Search the records for the string "Confirm" and return each line that has it.

Stored data Block Start

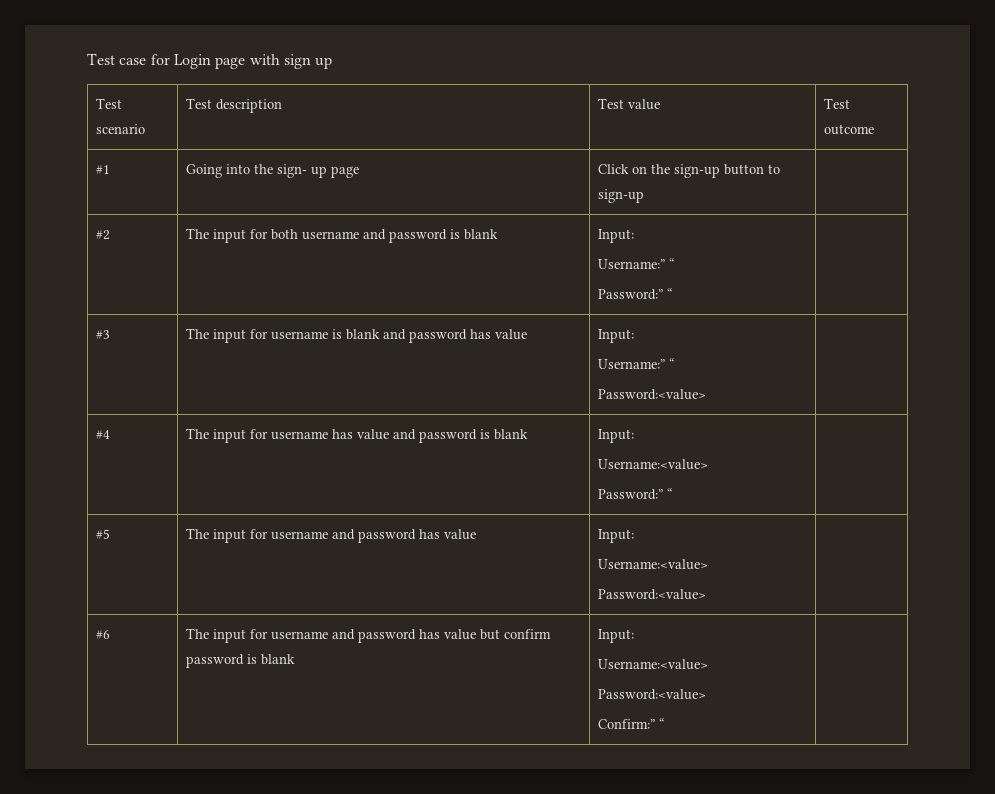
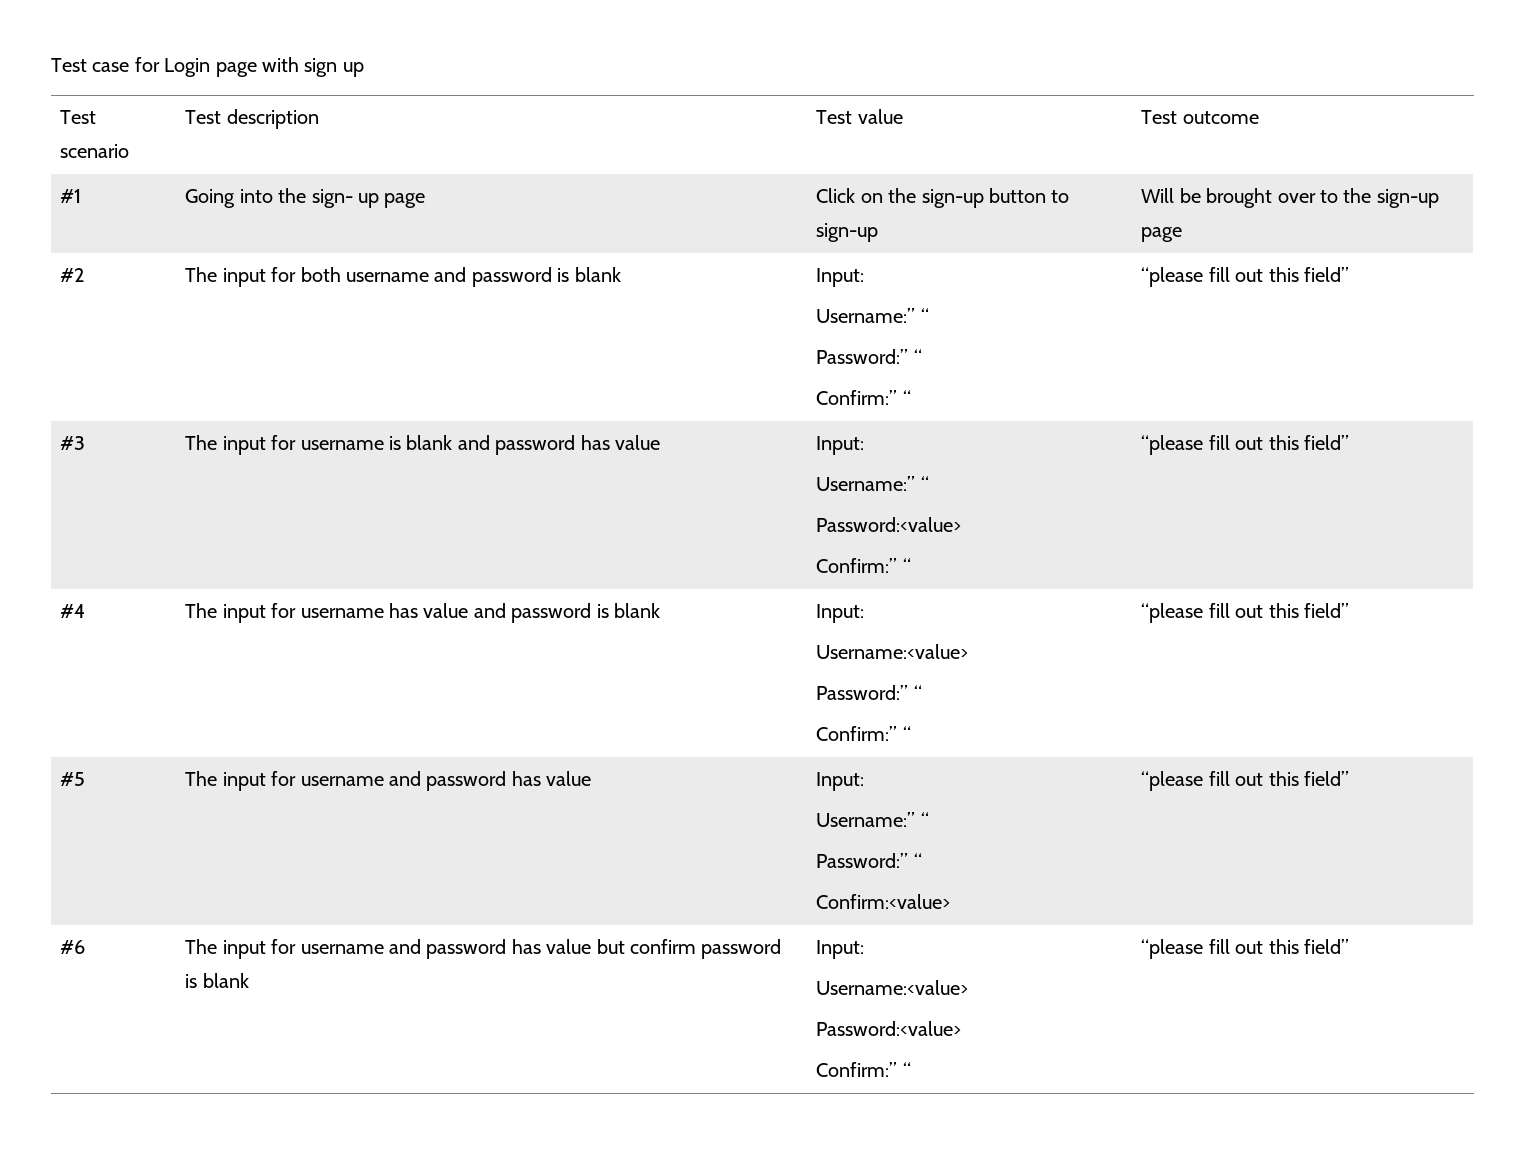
(644, 196) none -> [1141,188,1439,208] [1141,227,1183,242] Will be brought over to the sign-up page
(672, 293) | -> [816,390,911,405] [1141,267,1349,287] // Confirm:” “ | “please fill out this field”
(706, 394) | -> [816,558,911,573] [1141,435,1349,455] // Confirm:” “ | “please fill out this field”
(672, 493) | -> [816,726,911,741] [1141,603,1349,623] // Confirm:” “ | “please fill out this field”
[597,559,708,570] [597,589,706,600] Username:<value> // Password:<value> | -> [816,812,929,827] [816,853,922,868] [816,894,951,909] [1141,771,1349,791] Username:” “ // Password:” “ // Confirm:<value> | “please fill out this field”
(664, 723) none -> [1141,939,1349,959] “please fill out this field”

Stored data Block End

> **Output**
(672, 293) | -> [816,390,911,405] [1141,267,1349,287] // Confirm:” “ | “please fill out this field”
(706, 394) | -> [816,558,911,573] [1141,435,1349,455] // Confirm:” “ | “please fill out this field”
(672, 493) | -> [816,726,911,741] [1141,603,1349,623] // Confirm:” “ | “please fill out this field”
[597,559,708,570] [597,589,706,600] Username:<value> // Password:<value> | -> [816,812,929,827] [816,853,922,868] [816,894,951,909] [1141,771,1349,791] Username:” “ // Password:” “ // Confirm:<value> | “please fill out this field”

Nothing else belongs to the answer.